● **Exercise directions**: Search the entries below for "Left", and copy each line where it appears.

Stored data: Begin

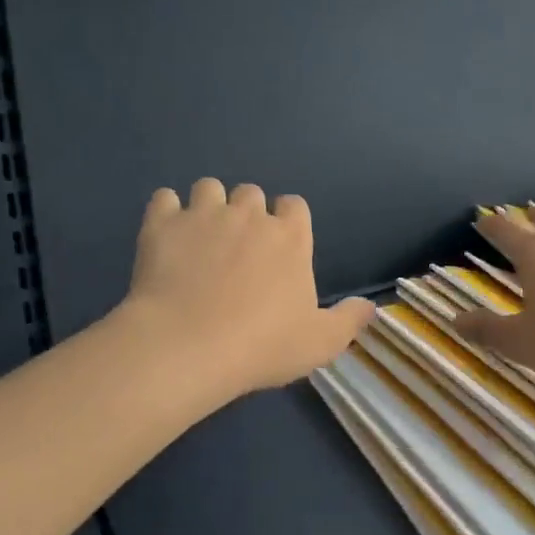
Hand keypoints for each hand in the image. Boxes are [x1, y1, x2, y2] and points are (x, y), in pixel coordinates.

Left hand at [122, 179, 374, 395]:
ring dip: (207, 205)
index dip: (286, 220)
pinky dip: (166, 212)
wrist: (189, 345)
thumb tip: (372, 307)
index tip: (279, 246)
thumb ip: (348, 320)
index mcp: (290, 238)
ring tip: (200, 237)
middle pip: (251, 193)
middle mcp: (249, 215)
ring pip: (208, 188)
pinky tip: (165, 234)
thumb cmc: (262, 346)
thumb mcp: (320, 343)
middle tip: (236, 248)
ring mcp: (203, 215)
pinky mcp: (162, 224)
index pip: (295, 206)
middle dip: (246, 212)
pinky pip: (164, 198)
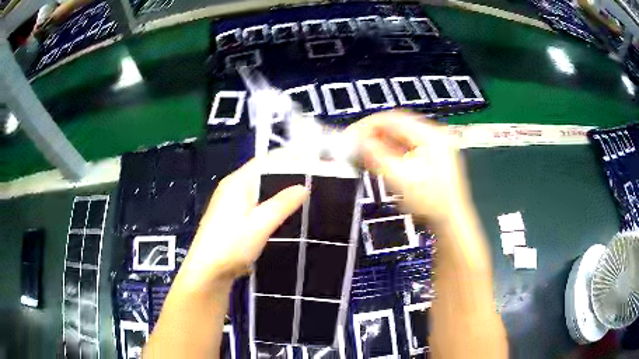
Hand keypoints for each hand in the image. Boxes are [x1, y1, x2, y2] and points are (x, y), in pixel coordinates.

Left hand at [177, 150, 308, 288]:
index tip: (310, 160)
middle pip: (261, 171)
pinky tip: (281, 209)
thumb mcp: (260, 224)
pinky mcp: (230, 215)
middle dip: (285, 171)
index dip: (288, 157)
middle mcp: (231, 186)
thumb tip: (303, 187)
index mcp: (237, 182)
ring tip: (301, 191)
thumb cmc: (232, 245)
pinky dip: (269, 199)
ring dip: (278, 186)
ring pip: (258, 187)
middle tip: (311, 176)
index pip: (265, 160)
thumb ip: (282, 204)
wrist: (207, 271)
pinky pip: (254, 199)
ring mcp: (228, 201)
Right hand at [346, 110, 468, 226]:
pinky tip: (377, 160)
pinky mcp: (431, 158)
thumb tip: (356, 141)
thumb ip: (376, 156)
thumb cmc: (429, 202)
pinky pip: (406, 148)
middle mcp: (433, 135)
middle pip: (397, 126)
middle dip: (373, 134)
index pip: (393, 119)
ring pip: (400, 137)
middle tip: (353, 145)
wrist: (451, 222)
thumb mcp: (399, 178)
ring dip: (380, 143)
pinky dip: (390, 152)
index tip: (350, 136)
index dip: (368, 125)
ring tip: (361, 153)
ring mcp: (434, 146)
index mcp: (430, 135)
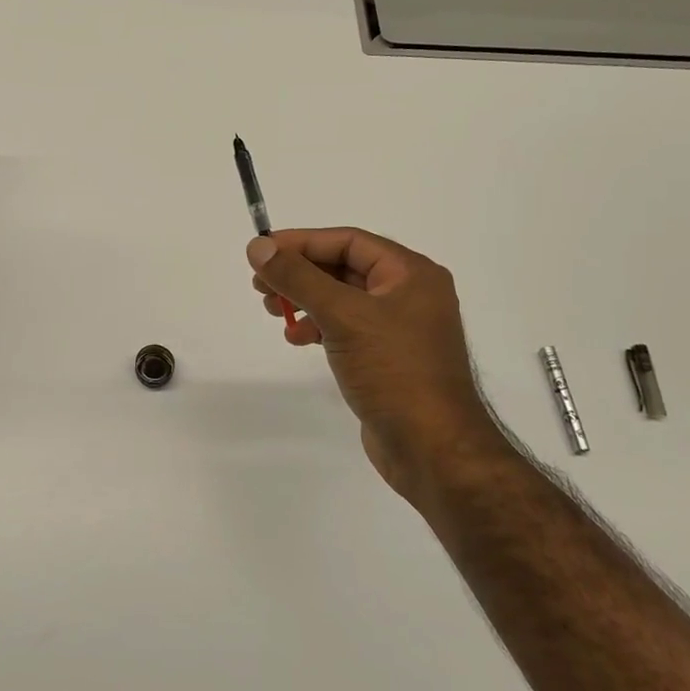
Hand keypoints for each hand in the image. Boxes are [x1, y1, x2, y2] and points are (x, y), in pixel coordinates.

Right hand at [248, 228, 510, 500]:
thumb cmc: (393, 371)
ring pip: (342, 299)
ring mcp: (399, 328)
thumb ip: (298, 278)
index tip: (261, 251)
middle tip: (260, 284)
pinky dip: (319, 327)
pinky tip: (297, 338)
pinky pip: (346, 328)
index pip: (349, 241)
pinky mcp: (387, 358)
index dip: (302, 242)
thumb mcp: (343, 316)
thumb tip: (257, 247)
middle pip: (344, 268)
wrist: (432, 449)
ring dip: (305, 300)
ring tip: (273, 311)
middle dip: (300, 273)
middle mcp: (409, 294)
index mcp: (411, 274)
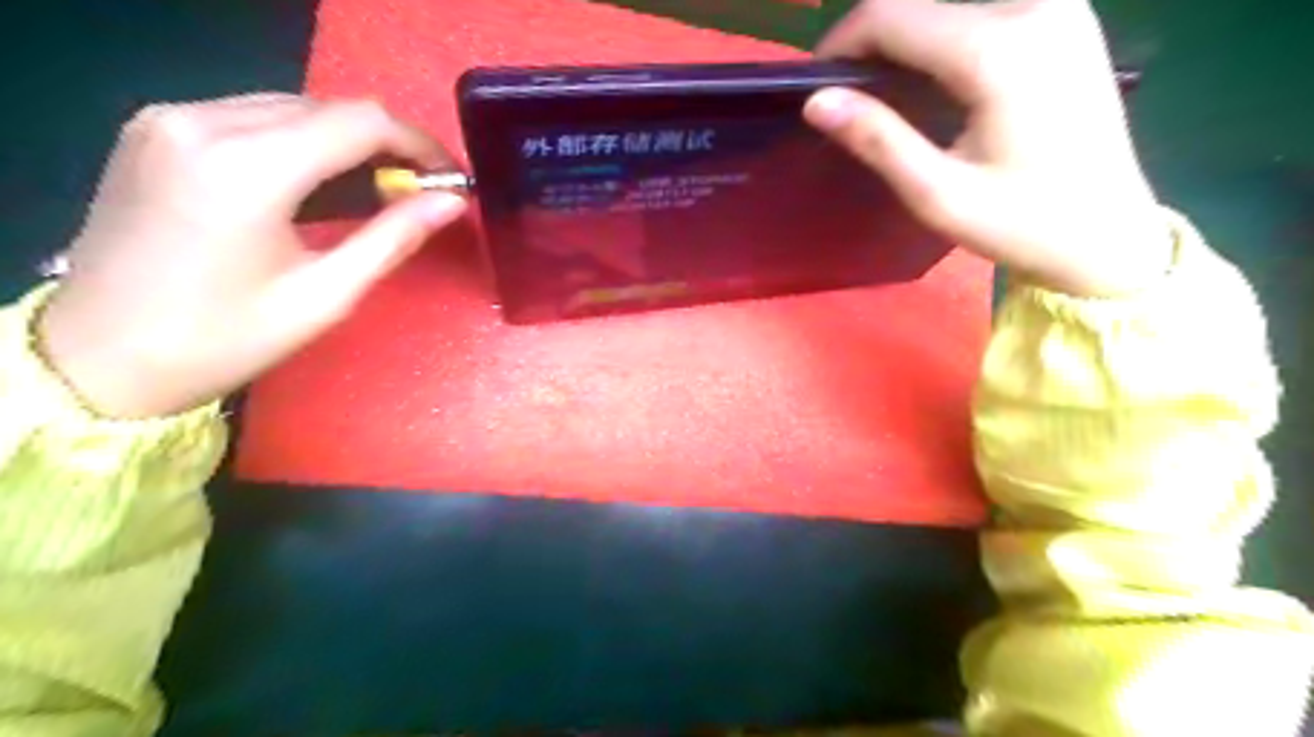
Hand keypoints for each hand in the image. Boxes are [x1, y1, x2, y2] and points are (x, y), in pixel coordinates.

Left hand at [39, 95, 468, 415]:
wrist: (98, 357)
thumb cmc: (223, 338)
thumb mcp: (325, 295)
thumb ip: (393, 237)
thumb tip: (451, 202)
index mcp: (247, 167)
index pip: (360, 122)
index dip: (418, 144)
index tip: (450, 178)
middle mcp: (203, 122)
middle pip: (328, 108)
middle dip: (386, 145)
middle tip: (419, 193)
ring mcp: (171, 119)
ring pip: (292, 108)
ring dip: (347, 143)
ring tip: (377, 192)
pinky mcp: (156, 129)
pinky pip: (253, 117)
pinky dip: (301, 143)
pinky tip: (319, 183)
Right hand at [812, 0, 1169, 294]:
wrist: (1109, 233)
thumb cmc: (1021, 224)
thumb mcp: (938, 194)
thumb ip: (878, 140)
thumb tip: (816, 101)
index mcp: (997, 51)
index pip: (891, 15)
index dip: (842, 42)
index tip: (817, 84)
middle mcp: (1033, 5)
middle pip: (920, 2)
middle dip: (872, 41)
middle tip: (847, 97)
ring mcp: (1058, 5)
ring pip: (948, 3)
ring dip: (905, 38)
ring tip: (884, 93)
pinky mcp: (1067, 16)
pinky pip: (981, 9)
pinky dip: (941, 36)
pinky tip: (932, 79)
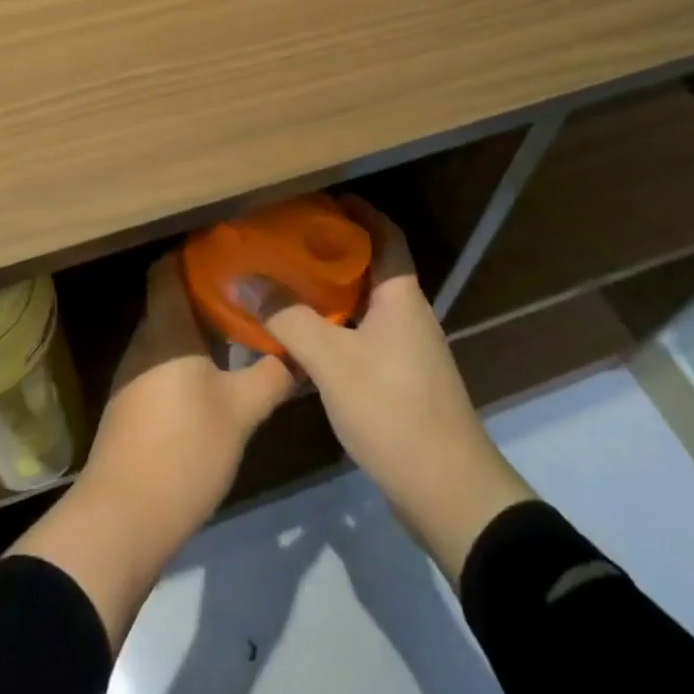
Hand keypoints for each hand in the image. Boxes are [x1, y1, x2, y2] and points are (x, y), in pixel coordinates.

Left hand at [9, 253, 293, 643]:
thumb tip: (299, 353)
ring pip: (171, 331)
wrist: (123, 518)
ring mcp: (136, 373)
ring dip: (203, 325)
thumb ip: (271, 376)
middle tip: (253, 285)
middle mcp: (145, 340)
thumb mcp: (240, 412)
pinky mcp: (135, 402)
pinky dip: (192, 354)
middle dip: (210, 288)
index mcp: (165, 327)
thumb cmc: (183, 449)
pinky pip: (165, 360)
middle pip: (172, 297)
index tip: (233, 246)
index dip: (196, 251)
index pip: (168, 267)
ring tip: (244, 323)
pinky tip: (221, 369)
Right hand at [265, 195, 535, 579]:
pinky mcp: (401, 383)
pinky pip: (364, 337)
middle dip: (334, 249)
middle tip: (289, 240)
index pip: (386, 235)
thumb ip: (287, 318)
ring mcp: (408, 352)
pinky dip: (335, 327)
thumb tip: (244, 279)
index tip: (323, 199)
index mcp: (401, 297)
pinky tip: (303, 338)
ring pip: (365, 305)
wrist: (449, 494)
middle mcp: (409, 316)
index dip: (359, 211)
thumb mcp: (332, 361)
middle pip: (372, 267)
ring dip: (331, 291)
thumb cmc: (393, 410)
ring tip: (287, 282)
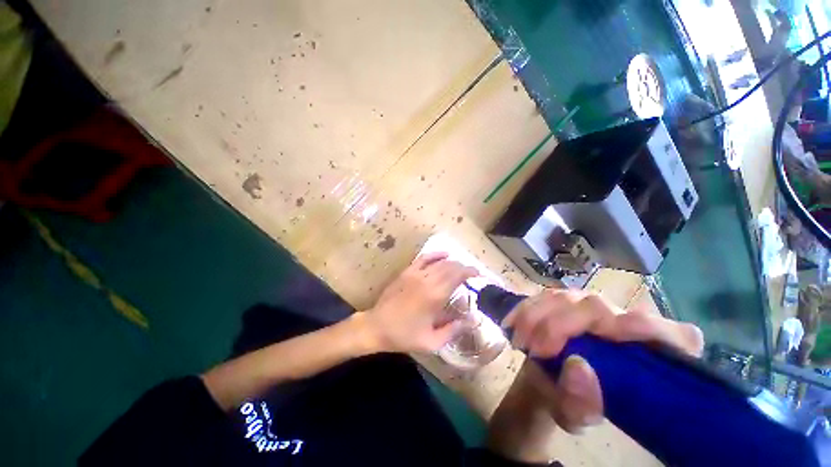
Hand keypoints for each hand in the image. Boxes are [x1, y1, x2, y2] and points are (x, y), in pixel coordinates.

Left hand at [362, 252, 477, 353]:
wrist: (377, 326)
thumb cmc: (404, 336)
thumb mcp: (432, 341)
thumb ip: (454, 330)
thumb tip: (473, 320)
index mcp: (435, 296)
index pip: (457, 276)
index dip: (469, 272)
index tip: (478, 274)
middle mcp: (427, 280)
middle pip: (450, 267)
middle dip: (463, 267)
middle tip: (471, 273)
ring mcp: (415, 273)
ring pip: (439, 262)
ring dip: (453, 262)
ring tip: (460, 267)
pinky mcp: (407, 272)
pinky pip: (424, 258)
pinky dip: (436, 254)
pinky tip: (444, 254)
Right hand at [502, 288, 703, 432]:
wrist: (547, 378)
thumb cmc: (572, 400)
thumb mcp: (577, 416)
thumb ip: (581, 403)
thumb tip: (578, 366)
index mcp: (650, 354)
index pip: (676, 335)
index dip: (650, 330)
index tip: (609, 335)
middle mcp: (625, 322)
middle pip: (599, 308)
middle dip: (561, 325)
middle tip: (536, 349)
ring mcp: (594, 306)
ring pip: (566, 298)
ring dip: (538, 317)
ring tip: (521, 341)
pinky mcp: (566, 299)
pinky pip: (545, 296)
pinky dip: (526, 310)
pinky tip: (513, 325)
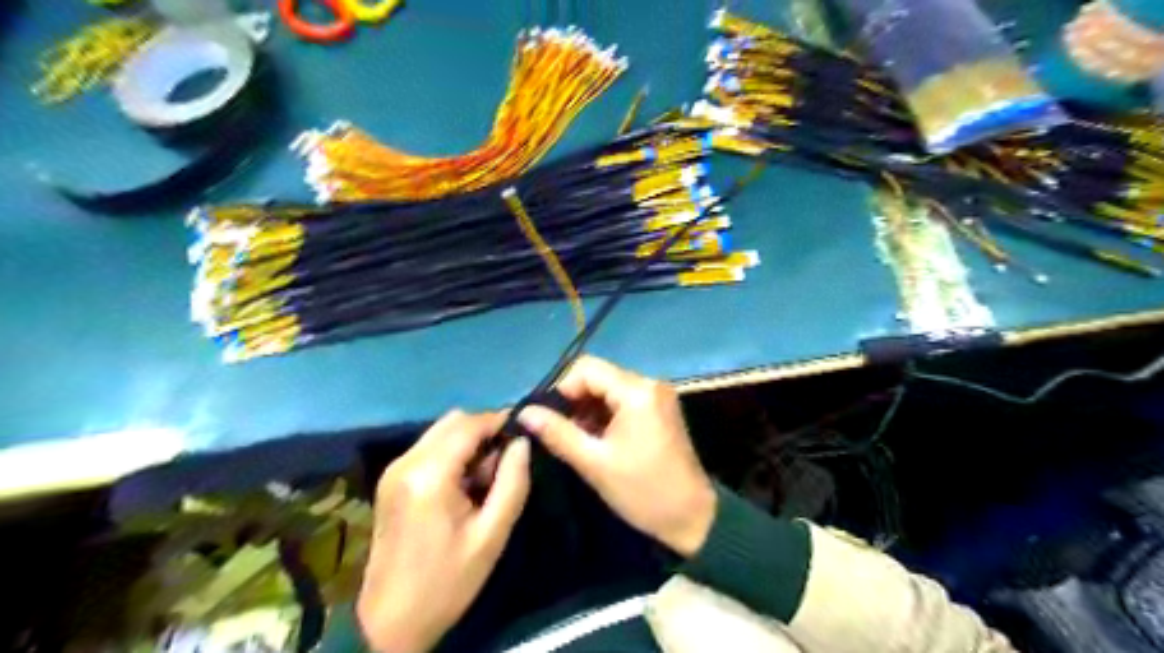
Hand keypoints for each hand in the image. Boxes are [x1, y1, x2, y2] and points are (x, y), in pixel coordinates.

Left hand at [356, 412, 531, 649]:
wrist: (389, 622)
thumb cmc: (447, 581)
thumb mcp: (491, 535)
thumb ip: (513, 482)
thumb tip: (523, 443)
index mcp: (430, 474)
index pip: (470, 424)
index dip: (500, 421)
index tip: (525, 435)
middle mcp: (407, 461)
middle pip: (453, 421)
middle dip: (485, 431)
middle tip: (506, 463)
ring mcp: (394, 469)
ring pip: (441, 432)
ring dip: (469, 442)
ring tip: (486, 478)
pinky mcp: (390, 480)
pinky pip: (429, 448)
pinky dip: (452, 453)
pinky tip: (464, 485)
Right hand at [520, 356, 718, 557]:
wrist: (692, 517)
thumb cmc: (643, 491)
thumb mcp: (594, 463)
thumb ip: (558, 433)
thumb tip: (525, 412)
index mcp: (637, 391)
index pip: (587, 369)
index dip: (562, 389)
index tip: (548, 418)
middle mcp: (649, 383)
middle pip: (599, 375)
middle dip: (574, 399)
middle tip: (557, 430)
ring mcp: (657, 395)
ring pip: (609, 388)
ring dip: (588, 408)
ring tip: (573, 437)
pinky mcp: (659, 409)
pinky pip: (623, 400)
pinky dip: (604, 414)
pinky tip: (594, 438)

Stored data: End

● **Task solution**:
Left hand at [122, 179, 374, 395]:
Left hand at [177, 150, 308, 288]:
Left hand at [39, 95, 468, 415]:
Left hand at [9, 253, 293, 643]:
Left hand at [362, 252, 477, 353]:
Left hand at [356, 412, 531, 649]:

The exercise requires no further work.